La carriera di Aaron Neville si ricorda per due grandi successi: il primo, “Tell It Like It Is” (1965), all’inizio del 1966 rimase in testa alla classifica dei singoli r’n’b per ben cinque settimane vendendo più di un milione di copie; il secondo, “Hercules” (1973), inciso insieme al fratello Cyril a nome Soul Machine, è diventato tra le più brillanti nuggets di funk degli anni 70.
Aaron è nato in una famiglia di musicisti e per buona parte della sua carriera ha suonato con i suoi tre fratelli Art, Charles e Cyrille: i Neville Brothers. Dopo aver pubblicato tra la fine degli anni 80 e l’inizio dei 90 due imperdibili capolavori, “Yellow Moon” (1989) e “Brother’s Keeper” (1990), Aaron assapora di nuovo il successo grazie a un paio di singoli che ammiccano al pop di Billboard: “Somewhere Somebody” (1991) e, soprattutto, la cover di “Everybody Plays The Fool” (1991).
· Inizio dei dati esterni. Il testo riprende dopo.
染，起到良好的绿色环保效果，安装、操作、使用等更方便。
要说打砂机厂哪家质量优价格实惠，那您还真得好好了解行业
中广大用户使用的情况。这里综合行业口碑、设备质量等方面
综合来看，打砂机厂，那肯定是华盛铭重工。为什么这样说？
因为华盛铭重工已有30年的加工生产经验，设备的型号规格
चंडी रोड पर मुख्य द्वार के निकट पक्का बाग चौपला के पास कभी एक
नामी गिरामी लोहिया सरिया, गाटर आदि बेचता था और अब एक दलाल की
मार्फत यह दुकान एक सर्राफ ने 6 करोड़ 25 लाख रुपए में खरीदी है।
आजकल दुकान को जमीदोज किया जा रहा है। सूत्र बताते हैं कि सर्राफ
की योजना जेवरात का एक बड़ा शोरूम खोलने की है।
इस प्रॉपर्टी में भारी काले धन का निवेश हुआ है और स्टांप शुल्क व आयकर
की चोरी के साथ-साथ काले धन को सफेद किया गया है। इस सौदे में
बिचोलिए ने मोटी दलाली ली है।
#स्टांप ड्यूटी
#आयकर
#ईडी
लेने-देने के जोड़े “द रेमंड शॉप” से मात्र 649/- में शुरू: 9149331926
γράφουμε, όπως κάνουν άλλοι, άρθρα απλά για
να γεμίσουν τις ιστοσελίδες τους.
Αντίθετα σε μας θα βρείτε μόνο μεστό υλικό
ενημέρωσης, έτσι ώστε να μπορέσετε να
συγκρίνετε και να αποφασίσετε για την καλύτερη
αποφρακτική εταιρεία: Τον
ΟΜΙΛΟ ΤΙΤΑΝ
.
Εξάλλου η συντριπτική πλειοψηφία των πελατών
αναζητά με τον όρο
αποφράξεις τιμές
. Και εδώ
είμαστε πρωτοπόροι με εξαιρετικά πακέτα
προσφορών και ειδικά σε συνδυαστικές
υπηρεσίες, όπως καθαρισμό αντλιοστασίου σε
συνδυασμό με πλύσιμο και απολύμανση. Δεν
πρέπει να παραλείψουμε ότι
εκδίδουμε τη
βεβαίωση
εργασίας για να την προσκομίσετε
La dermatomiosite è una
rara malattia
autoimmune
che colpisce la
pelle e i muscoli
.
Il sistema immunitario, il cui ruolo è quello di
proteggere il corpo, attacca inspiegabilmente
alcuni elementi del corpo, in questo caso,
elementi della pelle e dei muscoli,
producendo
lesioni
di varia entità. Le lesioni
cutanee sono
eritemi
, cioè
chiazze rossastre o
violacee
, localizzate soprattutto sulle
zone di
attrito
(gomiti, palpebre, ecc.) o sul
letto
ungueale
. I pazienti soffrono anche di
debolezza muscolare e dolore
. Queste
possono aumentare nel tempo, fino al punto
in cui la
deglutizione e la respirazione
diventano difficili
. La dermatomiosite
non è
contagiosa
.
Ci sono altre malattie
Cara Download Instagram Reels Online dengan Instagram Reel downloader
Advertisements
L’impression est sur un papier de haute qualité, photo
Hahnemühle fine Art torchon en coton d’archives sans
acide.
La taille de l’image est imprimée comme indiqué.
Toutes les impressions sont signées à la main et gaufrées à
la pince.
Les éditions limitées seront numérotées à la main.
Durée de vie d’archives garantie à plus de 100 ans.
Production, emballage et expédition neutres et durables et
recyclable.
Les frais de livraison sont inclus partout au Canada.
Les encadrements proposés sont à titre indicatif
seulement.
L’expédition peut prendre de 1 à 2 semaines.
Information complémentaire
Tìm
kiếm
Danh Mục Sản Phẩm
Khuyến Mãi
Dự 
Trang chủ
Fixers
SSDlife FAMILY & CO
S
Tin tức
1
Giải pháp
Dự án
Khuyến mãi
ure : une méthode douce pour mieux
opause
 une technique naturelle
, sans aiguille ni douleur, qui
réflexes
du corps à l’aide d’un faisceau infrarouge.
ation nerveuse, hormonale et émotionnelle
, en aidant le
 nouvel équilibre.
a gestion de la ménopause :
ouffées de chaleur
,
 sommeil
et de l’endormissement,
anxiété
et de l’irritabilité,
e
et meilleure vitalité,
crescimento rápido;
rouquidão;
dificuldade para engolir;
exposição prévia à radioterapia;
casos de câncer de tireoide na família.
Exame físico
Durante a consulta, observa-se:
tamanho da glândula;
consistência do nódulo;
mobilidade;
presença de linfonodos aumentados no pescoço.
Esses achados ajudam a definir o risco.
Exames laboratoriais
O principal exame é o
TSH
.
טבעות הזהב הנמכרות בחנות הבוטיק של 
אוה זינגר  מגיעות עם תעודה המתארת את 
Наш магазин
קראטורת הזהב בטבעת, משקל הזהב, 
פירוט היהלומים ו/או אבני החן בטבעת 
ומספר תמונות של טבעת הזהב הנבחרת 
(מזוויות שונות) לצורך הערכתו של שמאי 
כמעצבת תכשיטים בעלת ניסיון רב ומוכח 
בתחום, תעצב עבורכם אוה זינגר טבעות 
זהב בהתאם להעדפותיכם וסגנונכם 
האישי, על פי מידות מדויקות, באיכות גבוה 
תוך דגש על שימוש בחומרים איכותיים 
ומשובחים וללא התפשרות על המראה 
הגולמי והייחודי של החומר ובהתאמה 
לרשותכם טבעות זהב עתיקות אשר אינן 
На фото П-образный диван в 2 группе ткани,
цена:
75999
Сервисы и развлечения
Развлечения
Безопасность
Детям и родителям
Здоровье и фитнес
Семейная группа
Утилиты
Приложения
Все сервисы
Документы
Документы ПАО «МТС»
Direzione seguita per vent’anni e una scarsa dozzina di album, (quasi) tutti dimenticabili.
Aaron Neville è sempre stato un grande interprete più che un autore e il nuovo disco, “My True Story”, lo dimostra ampiamente. L’album raccoglie dodici classici dell’epoca d’oro del doo-wop e del soul, arrangiati con eleganza e cantati magnificamente dall'ultra settantantenne voce di New Orleans.
“My True Story” è un ritorno alle radici, a quel soul e quel r’n’b che diedero al musicista di New Orleans tanto successo a inizio carriera.
La scaletta sembra davvero un juke-box di un film di Spike Lee: “Be My Baby”, “Ruby, Baby”, “Tears On My Pillow”, “Under The Boardwalk”, “This Magic Moment”, "Ting A Ling" e una "Gypsy Woman" da brivido sono rese brillanti grazie alla voce d’angelo di Aaron, ma anche agli arrangiamenti fedeli agli originali e mai troppo pesanti.
Tra i musicisti coinvolti nelle registrazioni spiccano i nomi di George G. Receli (Bob Dylan) e Benmont Tench (Heartbreakers), oltre a quelli dei due amici che hanno reso possibile questa rinascita: il nuovo manager della Blue Note Don Was e il vecchio amico Keith Richards, che si è anche divertito a suonare la chitarra sul disco.